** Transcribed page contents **
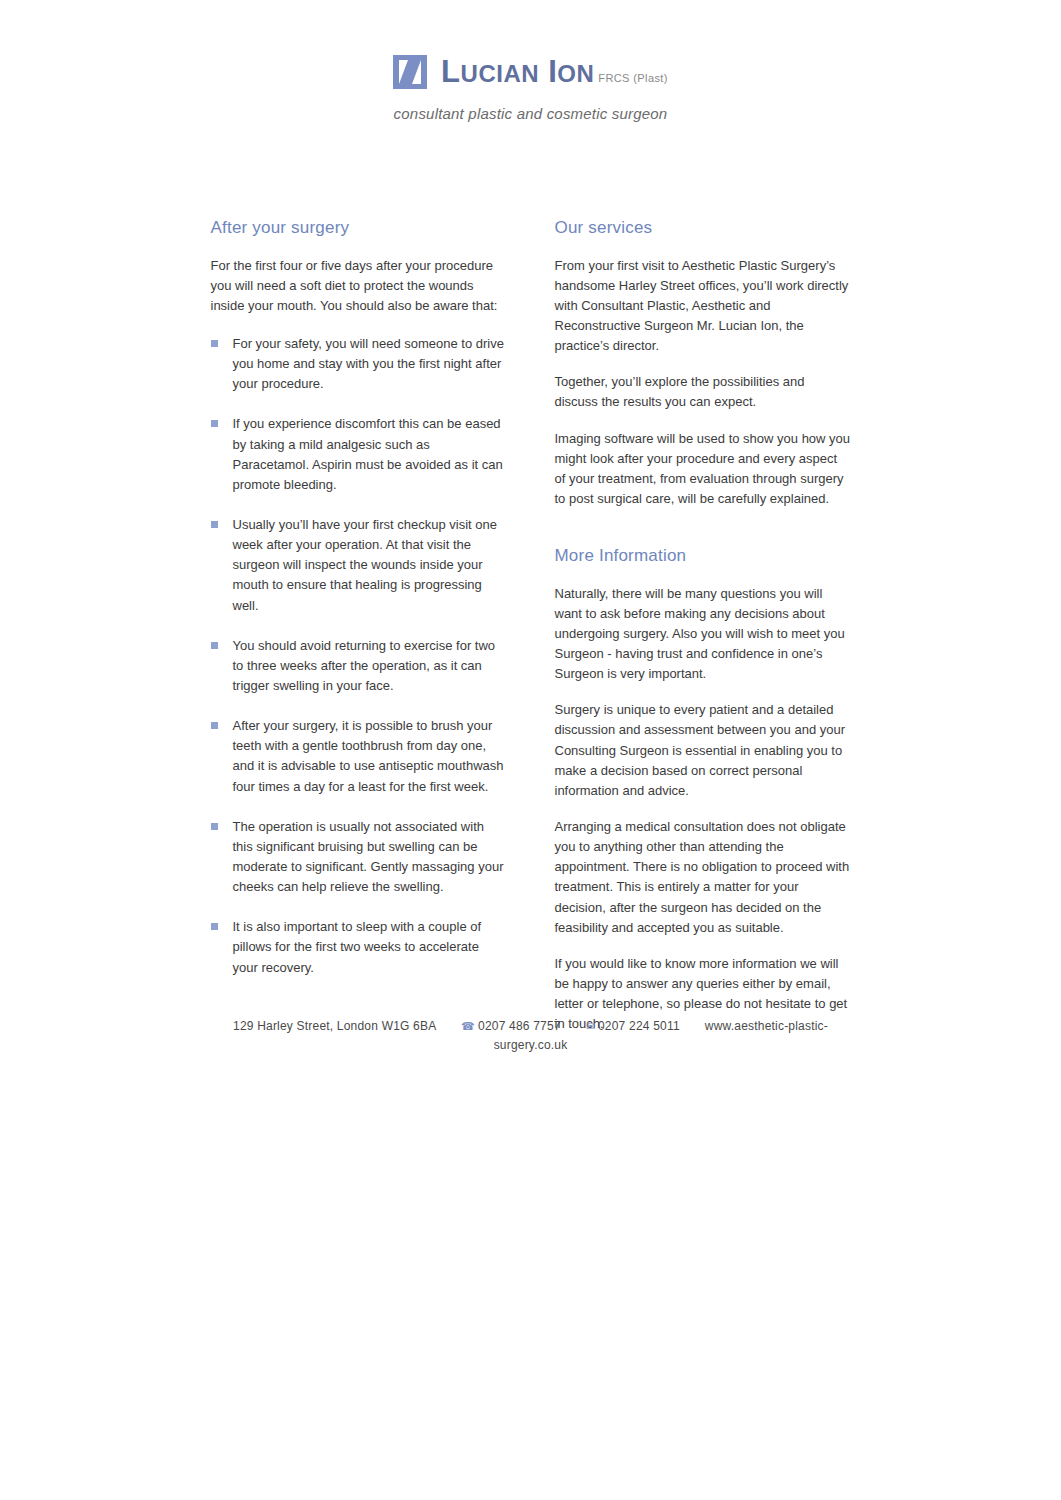LUCIAN ION FRCS (Plast)
consultant plastic and cosmetic surgeon
After your surgery
For the first four or five days after your procedure you will need a soft diet to protect the wounds inside your mouth. You should also be aware that:
For your safety, you will need someone to drive you home and stay with you the first night after your procedure.
If you experience discomfort this can be eased by taking a mild analgesic such as Paracetamol. Aspirin must be avoided as it can promote bleeding.
Usually you’ll have your first checkup visit one week after your operation. At that visit the surgeon will inspect the wounds inside your mouth to ensure that healing is progressing well.
You should avoid returning to exercise for two to three weeks after the operation, as it can trigger swelling in your face.
After your surgery, it is possible to brush your teeth with a gentle toothbrush from day one, and it is advisable to use antiseptic mouthwash four times a day for a least for the first week.
The operation is usually not associated with this significant bruising but swelling can be moderate to significant. Gently massaging your cheeks can help relieve the swelling.
It is also important to sleep with a couple of pillows for the first two weeks to accelerate your recovery.
Our services
From your first visit to Aesthetic Plastic Surgery’s handsome Harley Street offices, you’ll work directly with Consultant Plastic, Aesthetic and Reconstructive Surgeon Mr. Lucian Ion, the practice’s director.
Together, you’ll explore the possibilities and discuss the results you can expect.
Imaging software will be used to show you how you might look after your procedure and every aspect of your treatment, from evaluation through surgery to post surgical care, will be carefully explained.
More Information
Naturally, there will be many questions you will want to ask before making any decisions about undergoing surgery. Also you will wish to meet you Surgeon - having trust and confidence in one’s Surgeon is very important.
Surgery is unique to every patient and a detailed discussion and assessment between you and your Consulting Surgeon is essential in enabling you to make a decision based on correct personal information and advice.
Arranging a medical consultation does not obligate you to anything other than attending the appointment. There is no obligation to proceed with treatment. This is entirely a matter for your decision, after the surgeon has decided on the feasibility and accepted you as suitable.
If you would like to know more information we will be happy to answer any queries either by email, letter or telephone, so please do not hesitate to get in touch.
129 Harley Street, London W1G 6BA ☎0207 486 7757 ✉0207 224 5011 www.aesthetic-plastic-surgery.co.uk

** Problem details **
Return the complete data unchanged and include none of the pictures.

** Answer space **
LUCIAN ION FRCS (Plast)
consultant plastic and cosmetic surgeon
After your surgery
For the first four or five days after your procedure you will need a soft diet to protect the wounds inside your mouth. You should also be aware that:
For your safety, you will need someone to drive you home and stay with you the first night after your procedure.
If you experience discomfort this can be eased by taking a mild analgesic such as Paracetamol. Aspirin must be avoided as it can promote bleeding.
Usually you’ll have your first checkup visit one week after your operation. At that visit the surgeon will inspect the wounds inside your mouth to ensure that healing is progressing well.
You should avoid returning to exercise for two to three weeks after the operation, as it can trigger swelling in your face.
After your surgery, it is possible to brush your teeth with a gentle toothbrush from day one, and it is advisable to use antiseptic mouthwash four times a day for a least for the first week.
The operation is usually not associated with this significant bruising but swelling can be moderate to significant. Gently massaging your cheeks can help relieve the swelling.
It is also important to sleep with a couple of pillows for the first two weeks to accelerate your recovery.
Our services
From your first visit to Aesthetic Plastic Surgery’s handsome Harley Street offices, you’ll work directly with Consultant Plastic, Aesthetic and Reconstructive Surgeon Mr. Lucian Ion, the practice’s director.
Together, you’ll explore the possibilities and discuss the results you can expect.
Imaging software will be used to show you how you might look after your procedure and every aspect of your treatment, from evaluation through surgery to post surgical care, will be carefully explained.
More Information
Naturally, there will be many questions you will want to ask before making any decisions about undergoing surgery. Also you will wish to meet you Surgeon - having trust and confidence in one’s Surgeon is very important.
Surgery is unique to every patient and a detailed discussion and assessment between you and your Consulting Surgeon is essential in enabling you to make a decision based on correct personal information and advice.
Arranging a medical consultation does not obligate you to anything other than attending the appointment. There is no obligation to proceed with treatment. This is entirely a matter for your decision, after the surgeon has decided on the feasibility and accepted you as suitable.
If you would like to know more information we will be happy to answer any queries either by email, letter or telephone, so please do not hesitate to get in touch.
129 Harley Street, London W1G 6BA ☎0207 486 7757 ✉0207 224 5011 www.aesthetic-plastic-surgery.co.uk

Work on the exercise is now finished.